[texhax] Placing text in a graphical manner (bad description, sorry)

Gordon Haverland ghaverla at materialisations.com
Wed Nov 14 05:51:29 CET 2012


It's Tuesday night, and I need to come up with stuff for Thursday 
afternoon.  My engineering association is running a science night 
for younger students.  And there is insufficient materials 
components to the the presentations.

I've got a very tough audience, nominally grade 3 to grade 7 
students.  And their parents.

Not all elements are found as solids in engineering applications.  
And there is the odd solid compound (multiple elements) that is of 
interest.

What I am thinking of, is the name of the element (or compound) is 
rotated 90 degrees (clockwise), and is printed where the baseline 
(or midline) of the logarithm of the density would place it.

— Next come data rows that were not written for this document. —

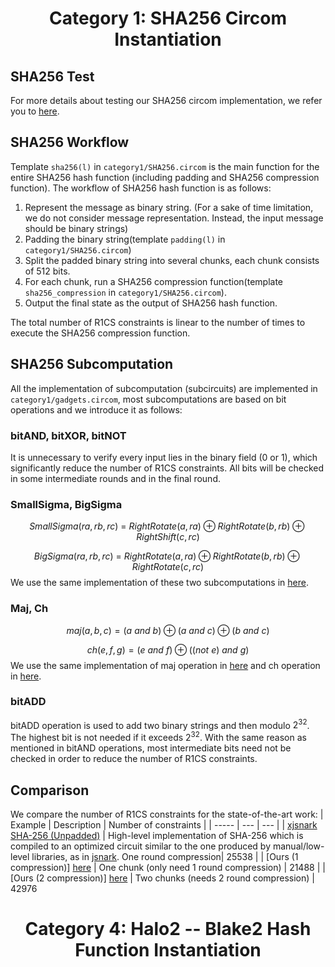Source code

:<h1 align="center">Category 1: SHA256 Circom Instantiation</h1>

## SHA256 Test
For more details about testing our SHA256 circom implementation, we refer you to [here](https://github.com/yyb9882/zk_hackthon/tree/main/category1).

## SHA256 Workflow
Template `sha256(l)` in `category1/SHA256.circom` is the main function for the entire SHA256 hash function (including padding and SHA256 compression function).
The workflow of SHA256 hash function is as follows:
  
1. Represent the message as binary string. (For a sake of time limitation, we do not consider message representation. Instead, the input message should be binary strings)
2. Padding the binary string(template `padding(l)` in `category1/SHA256.circom`) 
3. Split the padded binary string into several chunks, each chunk consists of 512 bits.
4. For each chunk, run a SHA256 compression function(template `sha256_compression` in `category1/SHA256.circom`).
5. Output the final state as the output of SHA256 hash function.
  
The total number of R1CS constraints is linear to the number of times to execute the SHA256 compression function.

## SHA256 Subcomputation
All the implementation of subcomputation (subcircuits) are implemented in `category1/gadgets.circom`,
most subcomputations are based on bit operations and we introduce it as follows:
### bitAND, bitXOR, bitNOT
It is unnecessary to verify every input lies in the binary field (0 or 1), which significantly reduce the number of R1CS constraints.
All bits will be checked in some intermediate rounds and in the final round.
### SmallSigma, BigSigma
$$SmallSigma(ra, rb, rc)\ =\ RightRotate(a, ra)\oplus{RightRotate(b, rb)}\oplus{RightShift(c, rc)}$$ 
  
$$BigSigma(ra, rb, rc)\ =\ RightRotate(a, ra)\oplus{RightRotate(b, rb)}\oplus{RightRotate(c, rc)}$$ 
We use the same implementation of these two subcomputations in [here](https://github.com/iden3/circomlib/blob/master/circuits/sha256/sigma.circom).
### Maj, Ch
$$maj(a,b,c) = (a\ and\ b) \oplus (a\ and\ c) \oplus (b\ and\ c)$$
  
$$ch(e,f,g) = (e\ and\ f) \oplus ((not\ e)\ and\ g)$$
We use the same implementation of maj operation in [here](https://github.com/iden3/circomlib/blob/master/circuits/sha256/maj.circom) and ch operation in [here](https://github.com/iden3/circomlib/blob/master/circuits/sha256/ch.circom).
### bitADD
bitADD operation is used to add two binary strings and then modulo $2^{32}$. The highest bit is not needed if it exceeds $2^{32}$.
With the same reason as mentioned in bitAND operations, most intermediate bits need not be checked in order to reduce the number of R1CS constraints.

## Comparison
We compare the number of R1CS constraints for the state-of-the-art work:
| Example | Description | Number of constraints |
| ----- | --- | --- |
| [xjsnark SHA-256 (Unpadded)](https://github.com/akosba/xjsnark/tree/master/doc/code_previews/README.md#sha-256-unpadded) |  High-level implementation of SHA-256 which is compiled to an optimized circuit similar to the one produced by manual/low-level libraries, as in [jsnark](https://github.com/akosba/jsnark). One round compression| 25538 | 
| [Ours (1 compression)] [here](https://github.com/yyb9882/zk_hackthon/blob/main/category1/test/circuits/SHA256_1.circom) | One chunk (only need 1 round compression) | 21488 |
| [Ours (2 compression)] [here](https://github.com/yyb9882/zk_hackthon/blob/main/category1/test/circuits/SHA256_2.circom) | Two chunks (needs 2 round compression) | 42976 


<h1 align="center">Category 4: Halo2 -- Blake2 Hash Function Instantiation</h1>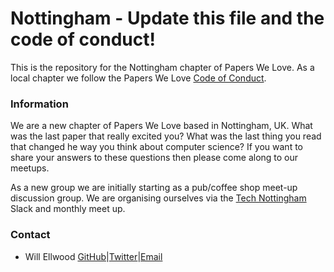 # Nottingham - Update this file and the code of conduct!

This is the repository for the Nottingham chapter of Papers We Love. As a local chapter we follow the Papers We Love [Code of Conduct](https://github.com/papers-we-love/nottingham/blob/master/code-of-conduct.md).

### Information

We are a new chapter of Papers We Love based in Nottingham, UK. What was the last paper that really excited you? What was the last thing you read that changed he way you think about computer science? If you want to share your answers to these questions then please come along to our meetups. 

As a new group we are initially starting as a pub/coffee shop meet-up discussion group. We are organising ourselves via the [Tech Nottingham](https://www.technottingham.com) Slack and monthly meet up.


### Contact

- Will Ellwood [GitHub](http://github.com/fragmad)|[Twitter](http://twitter.com/fragmad)|[Email](fragmad@gmail.com)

To do this in a single line, would have too many terms overwriting 
each other, so I expect a person needs to have multiple lines of 
this kind of data, and a person picks and chooses what solids go 
in which lines of data.

Has anything like this ever been done in LaTeX?

The high end is osmium at almost 22.5.  The least dense are 
aerogels at around 0.0008 (hence the logarithmic scale).  (I'm 
also doing number density, which runs from almost 200 to 0.02.)

I am thinking any given "row" is a minipage, and one stacks up 
minipages to whatever level.  And one places data in each minipage 
to try and avoid overwriting as much as possible.

Thanks.  Sorry for being so imprecise.